[[ Study material open ]]
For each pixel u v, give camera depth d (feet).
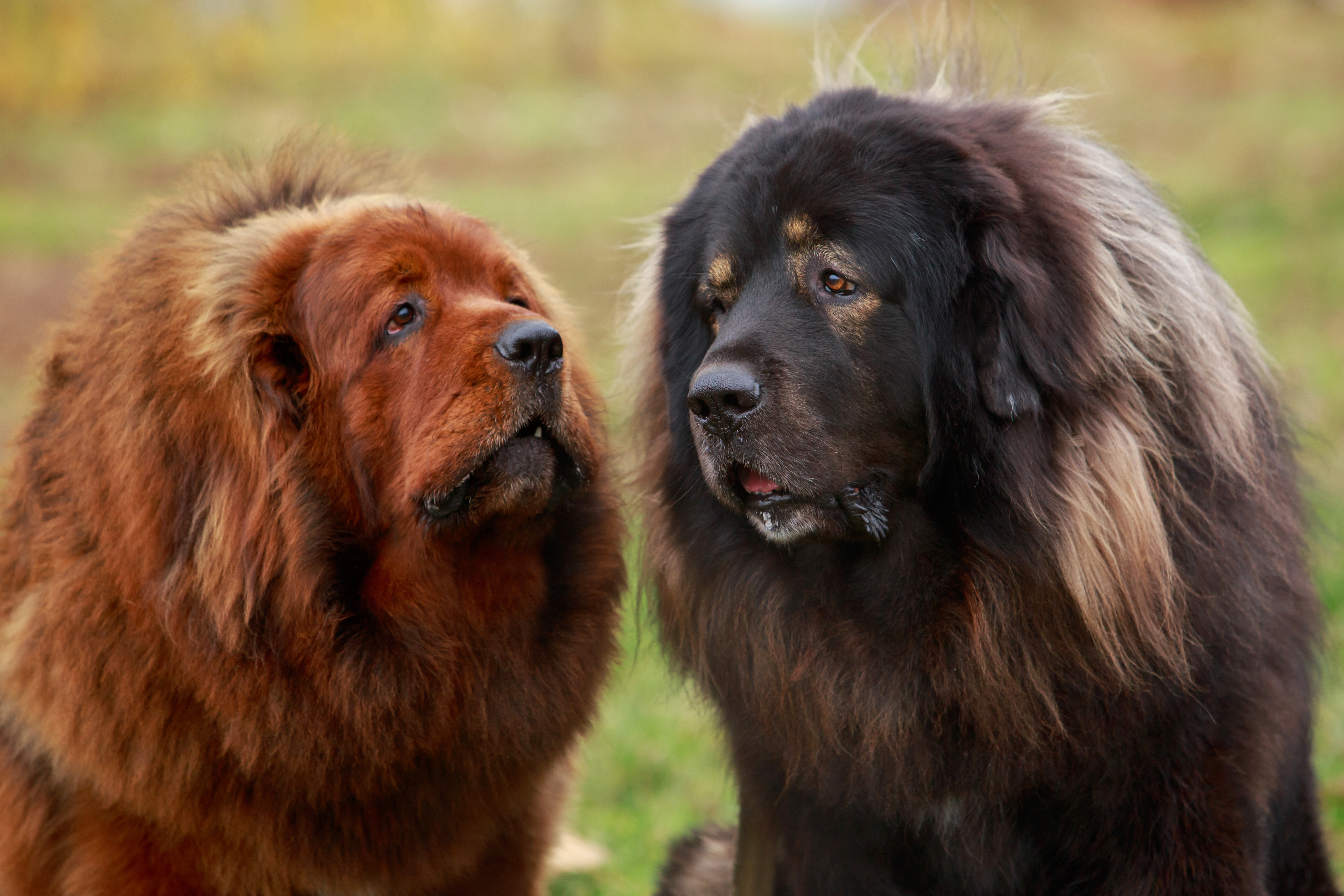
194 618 21.54
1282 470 24.93
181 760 21.89
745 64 159.94
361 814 22.91
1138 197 24.95
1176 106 122.21
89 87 141.90
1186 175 97.25
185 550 21.58
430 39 161.68
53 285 83.66
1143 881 22.13
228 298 22.39
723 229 24.38
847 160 23.07
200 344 21.83
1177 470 22.76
[[ Study material closed ]]
> Exercise prompt:
Nothing but the lines from the one with "1138 197 24.95" through the final line of the records may appear in the answer, and each must be transcribed exactly.

> Reply:
1138 197 24.95
1176 106 122.21
89 87 141.90
1186 175 97.25
185 550 21.58
430 39 161.68
53 285 83.66
1143 881 22.13
228 298 22.39
723 229 24.38
847 160 23.07
200 344 21.83
1177 470 22.76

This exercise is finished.